According to researchers, its most recent activity is launching a malicious campaign involving a data exfiltration kit dubbed Limepad. The Pakistan-affiliated threat group heavily focuses on Indian government employees to disseminate the payload.
Malvertisement is the primary distribution tool used by Transparent Tribe hackers.
The researchers stated that the Transparent Tribe operators exploit Google advertisements to spread their malvertising campaign and distribute the trojanised versions of a 2FA solution called Kavach.
The actors control several third-party app stores and utilise them as a gateway to redirect targeted users to a hacker-registered domain that hosts the latest backdoored variants of applications connected to the Indian government.
Subsequently, Transparent Tribe hackers use the Limepad kit to steal and upload data from the compromised target to the attacker-controlled server. The Limepad developers created this tool to steal and transfer stolen data efficiently.
Th Limepad tool is modular and includes different Python archives created by the threat actors to assist the primary feature.
The APT36 threat group has registered multiple domains that spoof the Indian government and organisations’ websites to deploy their credential stealing and phishing campaigns.
The most well-known domain that the Transparent Tribe impersonates is the Kavach NIC’s (National Informatics Centre) login webpage. Once a user accesses this domain, the page would redirect them to another malicious domain only if they accessed it from a legitimate Indian IP address.

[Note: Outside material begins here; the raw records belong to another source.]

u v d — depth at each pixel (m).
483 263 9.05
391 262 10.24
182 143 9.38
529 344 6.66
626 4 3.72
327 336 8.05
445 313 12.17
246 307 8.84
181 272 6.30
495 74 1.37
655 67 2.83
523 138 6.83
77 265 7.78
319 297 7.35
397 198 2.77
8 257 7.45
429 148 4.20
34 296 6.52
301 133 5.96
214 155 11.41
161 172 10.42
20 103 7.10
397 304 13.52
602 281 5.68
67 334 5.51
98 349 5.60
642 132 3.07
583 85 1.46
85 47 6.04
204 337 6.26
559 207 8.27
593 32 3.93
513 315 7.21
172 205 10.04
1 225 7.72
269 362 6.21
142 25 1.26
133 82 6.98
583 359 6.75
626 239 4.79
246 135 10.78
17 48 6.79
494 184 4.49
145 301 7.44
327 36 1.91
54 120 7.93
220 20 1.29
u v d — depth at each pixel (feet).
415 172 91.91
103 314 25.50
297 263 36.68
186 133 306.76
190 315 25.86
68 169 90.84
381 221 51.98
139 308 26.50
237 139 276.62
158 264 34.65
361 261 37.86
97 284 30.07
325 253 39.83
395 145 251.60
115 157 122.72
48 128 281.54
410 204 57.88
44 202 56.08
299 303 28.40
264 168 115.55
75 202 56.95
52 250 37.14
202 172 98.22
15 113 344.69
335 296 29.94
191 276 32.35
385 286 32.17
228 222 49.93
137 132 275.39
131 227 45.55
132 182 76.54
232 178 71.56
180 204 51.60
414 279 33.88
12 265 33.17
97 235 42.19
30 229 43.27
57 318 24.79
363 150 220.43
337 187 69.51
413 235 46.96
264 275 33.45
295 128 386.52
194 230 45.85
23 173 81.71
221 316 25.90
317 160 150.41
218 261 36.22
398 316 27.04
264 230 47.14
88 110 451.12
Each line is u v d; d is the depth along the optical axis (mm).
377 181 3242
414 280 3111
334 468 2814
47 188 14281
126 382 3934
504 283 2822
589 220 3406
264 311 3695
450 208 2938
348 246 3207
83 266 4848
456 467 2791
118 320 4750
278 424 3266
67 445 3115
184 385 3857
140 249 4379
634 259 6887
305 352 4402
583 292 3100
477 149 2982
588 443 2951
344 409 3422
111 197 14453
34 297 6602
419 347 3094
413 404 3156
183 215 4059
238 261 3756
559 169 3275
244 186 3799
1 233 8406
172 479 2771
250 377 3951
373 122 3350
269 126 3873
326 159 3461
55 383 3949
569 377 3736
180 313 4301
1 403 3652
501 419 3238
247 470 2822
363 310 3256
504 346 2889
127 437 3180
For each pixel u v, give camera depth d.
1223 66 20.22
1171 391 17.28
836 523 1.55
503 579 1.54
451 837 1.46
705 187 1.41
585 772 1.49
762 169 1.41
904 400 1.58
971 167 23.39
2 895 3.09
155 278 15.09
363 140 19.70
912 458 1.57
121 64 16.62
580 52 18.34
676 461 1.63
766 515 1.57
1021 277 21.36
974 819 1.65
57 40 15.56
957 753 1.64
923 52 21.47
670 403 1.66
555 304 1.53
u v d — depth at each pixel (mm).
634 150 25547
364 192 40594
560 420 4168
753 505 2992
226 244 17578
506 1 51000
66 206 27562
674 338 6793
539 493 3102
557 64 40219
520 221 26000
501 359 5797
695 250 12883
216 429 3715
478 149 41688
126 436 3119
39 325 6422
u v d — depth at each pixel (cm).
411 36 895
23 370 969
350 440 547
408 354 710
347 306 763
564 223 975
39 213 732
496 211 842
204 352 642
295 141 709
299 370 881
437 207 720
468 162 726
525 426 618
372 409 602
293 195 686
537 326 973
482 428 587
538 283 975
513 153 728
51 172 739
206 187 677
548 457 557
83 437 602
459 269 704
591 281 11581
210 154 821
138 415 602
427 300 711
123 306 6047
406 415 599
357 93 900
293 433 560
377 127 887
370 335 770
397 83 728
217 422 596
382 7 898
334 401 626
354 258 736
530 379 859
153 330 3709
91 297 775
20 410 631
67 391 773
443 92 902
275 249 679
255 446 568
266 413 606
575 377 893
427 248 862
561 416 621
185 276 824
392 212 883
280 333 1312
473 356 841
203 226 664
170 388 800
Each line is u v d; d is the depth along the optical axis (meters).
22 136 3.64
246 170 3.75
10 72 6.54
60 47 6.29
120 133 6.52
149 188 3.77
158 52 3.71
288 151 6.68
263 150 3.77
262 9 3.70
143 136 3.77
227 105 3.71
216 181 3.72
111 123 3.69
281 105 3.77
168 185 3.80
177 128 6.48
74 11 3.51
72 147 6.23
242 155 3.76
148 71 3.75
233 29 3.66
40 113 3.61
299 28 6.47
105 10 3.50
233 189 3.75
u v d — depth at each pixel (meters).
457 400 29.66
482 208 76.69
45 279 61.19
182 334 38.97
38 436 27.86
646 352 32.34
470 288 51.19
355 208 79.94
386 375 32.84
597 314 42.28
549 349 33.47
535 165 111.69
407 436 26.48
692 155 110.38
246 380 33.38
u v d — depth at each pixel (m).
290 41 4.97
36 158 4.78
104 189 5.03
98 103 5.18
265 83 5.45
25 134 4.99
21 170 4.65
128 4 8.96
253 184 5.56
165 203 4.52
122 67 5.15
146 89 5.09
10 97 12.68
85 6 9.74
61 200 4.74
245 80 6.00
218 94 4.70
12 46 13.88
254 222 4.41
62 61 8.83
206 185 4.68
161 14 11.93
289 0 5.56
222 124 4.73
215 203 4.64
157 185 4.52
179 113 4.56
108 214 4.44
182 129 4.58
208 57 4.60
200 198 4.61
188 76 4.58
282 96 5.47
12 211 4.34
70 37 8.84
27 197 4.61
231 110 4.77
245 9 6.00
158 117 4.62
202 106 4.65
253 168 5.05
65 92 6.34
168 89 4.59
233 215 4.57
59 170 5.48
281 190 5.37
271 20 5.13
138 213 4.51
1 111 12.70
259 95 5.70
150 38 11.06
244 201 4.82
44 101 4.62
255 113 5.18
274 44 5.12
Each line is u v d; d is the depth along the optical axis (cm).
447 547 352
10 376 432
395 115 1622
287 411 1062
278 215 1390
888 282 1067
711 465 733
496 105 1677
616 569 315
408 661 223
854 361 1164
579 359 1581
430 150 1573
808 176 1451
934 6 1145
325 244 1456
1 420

These specially developed phishing pages then send the stolen credentials to a remote server to be used by its operators for more attacks against government-related entities.
Experts claimed that the Limepad’s primary features reveal that it could become the malware that would be the first choice for threat groups soon since it can acquire long-term access to a targeted network.
Cybersecurity experts warn Indian entities that the Transparent Tribe hackers could pose more significant threats since they have utilised Limepad well enough despite it being in its in-development stage.